Rigid polyboxes and Keller's conjecture

TL;DR

This paper investigates Keller's conjecture on cube tilings in seven dimensions, establishing new conditions under which the conjecture holds, and narrowing down the possible parameters for counterexamples.

Contribution

The paper proves Keller's conjecture in dimension seven for cube tilings with certain bounds on the parameters r^- and r^+, refining the understanding of potential counterexamples.

Findings

Keller's conjecture holds for d=7 when r^+(T) ≥ 6.

Counterexamples in d=7 must have r^-(T), r^+(T) in {3,4,5}.

The result narrows the search for counterexamples to specific parameter ranges.

Abstract

A cube tiling of R^d is a family of pairwise disjoint cubes $[0,1)^d+T=\{[0,1)^d+t:t\in T\}$ such that $\bigcup_{t\in T}([0,1)^d+t)=R^d$. Two cubes $[0,1)^d+t$, $[0,1)^d+s$ are called a twin pair if their closures have a complete facet in common, that is if $|t_j-s_j|=1$ for some $j\in [d]=\{1,..., d\}$ and $t_i=s_i$ for every $i\in [d]\setminus \{j\}$. In 1930, Keller conjectured that in every cube tiling of R^d there is a twin pair.
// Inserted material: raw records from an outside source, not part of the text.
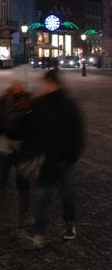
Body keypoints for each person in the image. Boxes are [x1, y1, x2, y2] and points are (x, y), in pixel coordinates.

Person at [14, 68, 86, 248]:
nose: (42, 86)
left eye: (45, 83)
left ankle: (69, 224)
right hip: (47, 160)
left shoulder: (67, 105)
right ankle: (40, 233)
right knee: (44, 197)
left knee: (65, 194)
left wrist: (71, 156)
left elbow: (77, 134)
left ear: (53, 83)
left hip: (62, 159)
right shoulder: (39, 104)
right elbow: (28, 130)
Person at [0, 79, 33, 228]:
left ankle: (23, 213)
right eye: (15, 83)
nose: (16, 86)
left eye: (19, 83)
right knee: (1, 179)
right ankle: (1, 209)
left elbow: (34, 126)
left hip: (21, 147)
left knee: (22, 182)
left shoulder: (29, 102)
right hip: (3, 145)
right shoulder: (5, 99)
Keller's conjecture is true for dimensions $d\leq 6$ and false for all dimensions $d\geq 8$. For $d=7$ the conjecture is still open. Let $x\in R^d$, $i\in [d]$, and let L(T,x,i) be the set of all $i$th coordinates $t_i$ of vectors $t\in T$ such that $([0,1)^d+t)\cap ([0,1]^d+x)\neq \emptyset$ and $t_i\leq x_i$. Let $r^-(T)=\min_{x\in R^d}\; \max_{1\leq i\leq d}|L(T,x,i)|$ and $r^+(T)=\max_{x\in R^d}\; \max_{1\leq i\leq d}|L(T,x,i)|$. It is known that Keller's conjecture is true in dimension seven for cube tilings $[0,1)^7+T$ for which $r^-(T)\leq 2$. In the present paper we show that it is also true for $d=7$ if $r^+(T)\geq 6$. Thus, if $[0,1)^d+T$ is a counterexample to Keller's conjecture in dimension seven, then $r^-(T),r^+(T)\in \{3,4,5\}$.